### TEXT PROVIDED
-=-=-
It's so fun having a day that is better than the sum of its parts. Monday was one of those days.

Albert Almora
Albert Almora
Sue Skowronski

Vacation started Monday morning. This meant the day was going to be fun regardless, but it outstripped my expectations, even though the Kane County Cougars wound up losing.

After getting precious little sleep, my dad and I headed in to Elgin, where we had both been comped some gambling money and a free dinner. This is similar to asking a Kardashian if she wants more unwarranted attention. (Why, yes.) As I have no information once I leave my house, I was checking the scroll on ESPN until 4 p.m., on the off chance there would be any transaction news. Their scroll was committed to Jaromir Jagr's new contract, and a few college kids from Columbus, Ohio being ensnarled in legal difficulties. We had dinner, and headed to the park.

If you live in the USA, you are probably somewhere near an affiliated baseball venue. While I consider Beloit my "home park", this was my second trip to the one in Geneva. The last time here, I watched Hak-Ju Lee short-hop the wall on a triple. Tonight I was going to see Albert Almora play. 45 minutes before first pitch. $24 later, my dad and I were sitting in the second row with a perfect view of the third-base line. Kane County hitters were taking practice swings for us, almost like they had asked us where would be the perfect place to stand. Take in a minor league game soon.
-=-=-
### STORED DATA
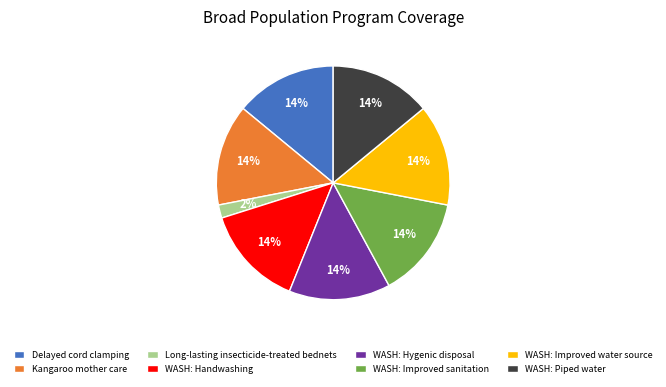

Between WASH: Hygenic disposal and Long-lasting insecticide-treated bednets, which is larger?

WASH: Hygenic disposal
-=-=-
### TASK PROMPT
Carry on the account of the Kane County Cougars game from the point where it stops.

### WRITTEN RESPONSE
Shortly after jotting down the lineups, a guy around my age showed up to sit next to us. Decked out in Cubs attire, I was happy to notice he was wearing headphones. "You might even be able to tell me if Garza gets traded." "He did already."

We were chit-chatting the rest of the night. Whether it was C.J. Edwards video-game numbers in the minor leagues, Cubs bullpen collapses of the past, or Roberto Clemente sagas, we were babbling the rest of the night until he cut out a bit early. So, yeah, the day kept getting better.


As for the game, don't be fooled by what you read in the box score. The Cougars hit rather well on Monday night. They didn't have any seeing-eye base hits. Getting one of those in any of a various number of different points flips the game entirely. But then, winning the game at the lower levels is less important than getting better, having some nice swings, and staying healthy. As usual, Monday was another fun and educational trip to the park.

Juan Paniagua was the starting pitcher. It took about until the fifth inning, when Panigua was long gone, to realize the numbers on the stadium radar gun were a series of seemingly random numbers, some of which may have loose correlation with pitch velocity. Paniagua will be fine. He is about in March as far as his pitching conditioning. I didn't see anything in the high 90's, but his velocity will probably be there when needed. Which isn't now. His control/command on his fastball was a bit off, which happens in March. But his breaking stuff tended to be very solid. He had a few swing-and-miss curves, and a slider on the black to fan a hitter as well. Starter? Reliever? Far too early to tell. I hope getting through customs is easier the next few years, as he will be fun to monitor.

Paniagua showed a good pickoff move, which twice caught first baseman Dan Vogelbach a bit off guard. The first-inning error lead to a run.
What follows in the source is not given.